AI technology might soon unlock the identity of Bitcoin’s elusive creator, Satoshi Nakamoto, through an evaluation of their writing style, as suggested by Nic Carter, a Founding Partner at Castle Island Ventures. Carter recently shared a research paper from Cornell University on X (formerly Twitter), detailing how large language models (LLMs) possess a greater capability for identifying pseudonymous online personas compared to traditional methods. The study indicated that these advanced models might significantly jeopardize online privacy.
Carter confidently predicted that improvements in LLMs would lead to the identification of Nakamoto within the next few years using stylometry—the analysis of writing styles. This isn’t the first instance of using stylometric methods to trace Nakamoto; back in 2014, a group of 40 linguistics students from Aston University concluded that Nick Szabo, a computer scientist and legal scholar, was the author of the Bitcoin whitepaper. This finding was attributed to striking similarities in writing between Szabo and the infamous document, as noted by Aston University lecturer Jack Grieve.
Szabo remains a prime suspect in the quest for Nakamoto’s true identity, owing to his knowledge of cryptography and the creation of Bit Gold, a digital currency proposal that many consider a precursor to Bitcoin.
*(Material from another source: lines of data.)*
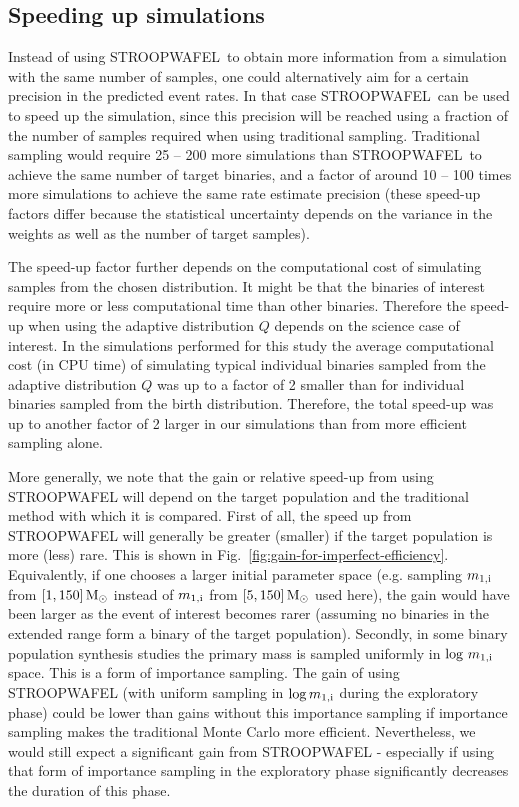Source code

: \documentclass[a4paper,fleqn,usenatbib,useAMS,usedcolumn]{mnras}
\newcommand{\AISs}{\textsc{STROOPWAFEL}}
\begin{document}
\subsection{Speeding up simulations}
\label{subsec:VerificationCOMPASspeedUp}

Instead of using \AISs \ to obtain more information from a simulation with the same number of samples, one could alternatively aim for a certain precision in the predicted event rates. In that case \AISs \ can be used to speed up the simulation, since this precision will be reached using a fraction of the number of samples required when using traditional sampling.   Traditional sampling would require 25 -- 200 more simulations than \AISs \ to achieve the same number of target binaries, and a factor of around 10 -- 100 times more simulations to achieve the same rate estimate precision (these speed-up factors differ because the statistical uncertainty depends on the variance in the weights as well as the number of target samples).

The speed-up factor further depends on the computational cost of simulating samples from the chosen distribution.  It might be that the binaries of interest require more or less computational time than other binaries. Therefore the speed-up when using the adaptive distribution $Q$ depends on the science case of interest. In the simulations performed for this study the average computational cost (in CPU time) of simulating typical individual binaries sampled from the adaptive distribution $Q$ was up to a factor of 2 smaller than for individual binaries sampled from the birth distribution.  Therefore, the total speed-up was up to another factor of 2 larger in our simulations than from more efficient sampling alone.  


More generally, we note that the gain or relative speed-up from using \AISs{}  will depend on the target population and the traditional method with which it is compared.  First of all, the speed up from \AISs{} will generally be greater (smaller) if the target population is more (less) rare. This is shown in Fig.~\ref{fig:gain-for-imperfect-efficiency}. Equivalently, if one chooses a larger initial parameter space (e.g. sampling $m_{\rm{1,i}}$ from $[1,150] \,\rm{M}_{\odot}$ instead of  $m_{\rm{1,i}}$ from $[5,150] \,\rm{M}_{\odot}$ used here), the gain would have been larger as the event of interest becomes rarer (assuming no binaries in the extended range form a binary of the target population).  Secondly, in some binary population synthesis studies the primary mass is sampled uniformly in  $\log \, m_{\rm{1,i}}$ space. This is a form of importance sampling. The gain of using \AISs{} (with uniform sampling in $\log m_{\rm{1,i}}$ during the exploratory phase) could be lower than gains without this importance sampling if importance sampling makes the traditional Monte Carlo more efficient. Nevertheless, we would still expect a significant gain from  \AISs{} - especially if using that form of importance sampling in the exploratory phase significantly decreases the duration of this phase. 
\end{document}
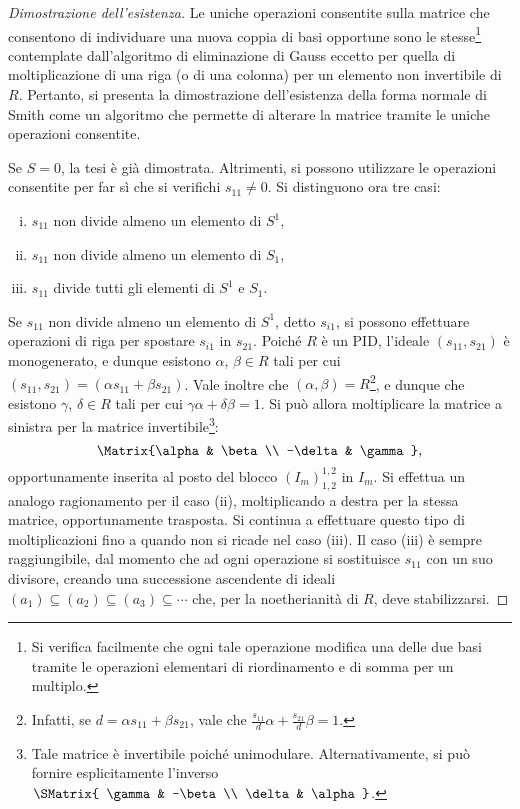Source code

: \documentclass[12pt]{scrartcl}
\begin{document}
	\begin{proof}[Dimostrazione dell'esistenza]
		Le uniche operazioni consentite sulla matrice che consentono di
		individuare una nuova coppia di basi opportune sono le stesse\footnote{
			Si verifica facilmente che ogni tale operazione modifica una delle
			due basi tramite le operazioni elementari di riordinamento e di somma
			per un multiplo.
		}
		contemplate dall'algoritmo di eliminazione di Gauss eccetto per quella
		di moltiplicazione di una riga (o di una colonna) per un elemento non invertibile
		di $R$. Pertanto, si presenta la dimostrazione dell'esistenza della
		forma normale di Smith come un algoritmo che permette di alterare la
		matrice tramite le uniche operazioni consentite. \medskip
		
		
		Se $S=0$, la tesi è già dimostrata. Altrimenti, si possono utilizzare le
		operazioni consentite per far sì che si verifichi $s_{11} \neq 0$. Si
		distinguono ora tre casi:
		\begin{enumerate}[(i)]
			\item $s_{11}$ non divide almeno un elemento di $S^1$,
			\item $s_{11}$ non divide almeno un elemento di $S_1$,
			\item $s_{11}$ divide tutti gli elementi di $S^1$ e $S_1$.
		\end{enumerate}
		
		Se $s_{11}$ non divide almeno un elemento di $S^1$, detto $s_{i1}$,
		si possono effettuare operazioni di riga per spostare $s_{i1}$
		in $s_{21}$. Poiché $R$ è un PID, l'ideale $(s_{11}, s_{21})$ è monogenerato,
		e dunque esistono $\alpha$, $\beta \in R$ tali per cui
		$(s_{11}, s_{21}) = (\alpha s_{11} + \beta s_{21})$. Vale inoltre
		che $(\alpha, \beta) = R$\footnote{
			Infatti, se $d = \alpha s_{11} + \beta s_{21}$, vale che
			$\frac{s_{11}}{d} \alpha + \frac{s_{21}}{d} \beta = 1$.
		}, e dunque che esistono $\gamma$, $\delta \in R$
		tali per cui $\gamma \alpha + \delta \beta = 1$. Si può
		allora moltiplicare la matrice a sinistra per la matrice
		invertibile\footnote{
			Tale matrice è invertibile poiché unimodulare. Alternativamente, si
			può fornire esplicitamente l'inverso $\SMatrix{ \gamma & -\beta \\ \delta & \alpha }$.
		}:
		\[ \Matrix{\alpha & \beta \\ -\delta & \gamma }, \]
		opportunamente inserita al posto del blocco $(I_m)^{1,2}_{1,2}$ in $I_m$.
		Si effettua un analogo ragionamento per il caso (ii), moltiplicando a destra
		per la stessa matrice, opportunamente trasposta. Si continua a effettuare questo
		tipo di moltiplicazioni fino a quando non si ricade nel caso (iii). Il caso
		(iii) è sempre raggiungibile, dal momento che ad ogni operazione si sostituisce
		$s_{11}$ con un suo divisore, creando una successione ascendente di ideali
		$(a_1) \subseteq (a_2) \subseteq (a_3) \subseteq \cdots$ che, per la noetherianità
		di $R$, deve stabilizzarsi. \medskip
		

\end{proof}
\end{document}
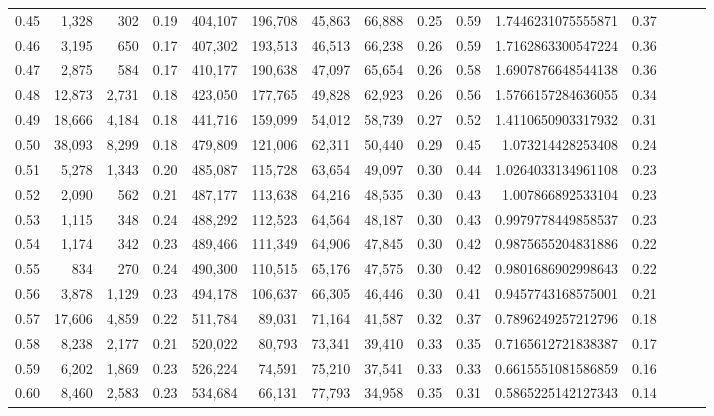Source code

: \begin{tabular}{rrrrrrrrrrrrrrr}
0.45 &   1,328 &    302 &  0.19 &  404,107 &  196,708 &   45,863 &   66,888 &  0.25 &  0.59 &    1.7446231075555871 &      0.37 \\
0.46 &   3,195 &    650 &  0.17 &  407,302 &  193,513 &   46,513 &   66,238 &  0.26 &  0.59 &    1.7162863300547224 &      0.36 \\
0.47 &   2,875 &    584 &  0.17 &  410,177 &  190,638 &   47,097 &   65,654 &  0.26 &  0.58 &    1.6907876648544138 &      0.36 \\
0.48 &  12,873 &  2,731 &  0.18 &  423,050 &  177,765 &   49,828 &   62,923 &  0.26 &  0.56 &    1.5766157284636055 &      0.34 \\
0.49 &  18,666 &  4,184 &  0.18 &  441,716 &  159,099 &   54,012 &   58,739 &  0.27 &  0.52 &    1.4110650903317932 &      0.31 \\
0.50 &  38,093 &  8,299 &  0.18 &  479,809 &  121,006 &   62,311 &   50,440 &  0.29 &  0.45 &     1.073214428253408 &      0.24 \\
0.51 &   5,278 &  1,343 &  0.20 &  485,087 &  115,728 &   63,654 &   49,097 &  0.30 &  0.44 &    1.0264033134961108 &      0.23 \\
0.52 &   2,090 &    562 &  0.21 &  487,177 &  113,638 &   64,216 &   48,535 &  0.30 &  0.43 &     1.007866892533104 &      0.23 \\
0.53 &   1,115 &    348 &  0.24 &  488,292 &  112,523 &   64,564 &   48,187 &  0.30 &  0.43 &    0.9979778449858537 &      0.23 \\
0.54 &   1,174 &    342 &  0.23 &  489,466 &  111,349 &   64,906 &   47,845 &  0.30 &  0.42 &    0.9875655204831886 &      0.22 \\
0.55 &     834 &    270 &  0.24 &  490,300 &  110,515 &   65,176 &   47,575 &  0.30 &  0.42 &    0.9801686902998643 &      0.22 \\
0.56 &   3,878 &  1,129 &  0.23 &  494,178 &  106,637 &   66,305 &   46,446 &  0.30 &  0.41 &    0.9457743168575001 &      0.21 \\
0.57 &  17,606 &  4,859 &  0.22 &  511,784 &   89,031 &   71,164 &   41,587 &  0.32 &  0.37 &    0.7896249257212796 &      0.18 \\
0.58 &   8,238 &  2,177 &  0.21 &  520,022 &   80,793 &   73,341 &   39,410 &  0.33 &  0.35 &    0.7165612721838387 &      0.17 \\
0.59 &   6,202 &  1,869 &  0.23 &  526,224 &   74,591 &   75,210 &   37,541 &  0.33 &  0.33 &    0.6615551081586859 &      0.16 \\
0.60 &   8,460 &  2,583 &  0.23 &  534,684 &   66,131 &   77,793 &   34,958 &  0.35 &  0.31 &    0.5865225142127343 &      0.14 \\

\end{tabular}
Despite speculation, Szabo has repeatedly denied being Nakamoto.
The enigma surrounding Nakamoto continues to capture public interest, largely because the creator is believed to control approximately 1 million BTC—currently valued at around $68 billion. Notably, these coins have remained untouched since Nakamoto stated they were moving on to “other projects” over a decade ago.
The search for Nakamoto is not merely a technological challenge; it represents a broader dialogue about online anonymity and privacy in an increasingly digital world. The implications of AI’s role in identifying public figures could alter how individuals operate within online spaces, stirring conversations around the ethical boundaries of digital privacy.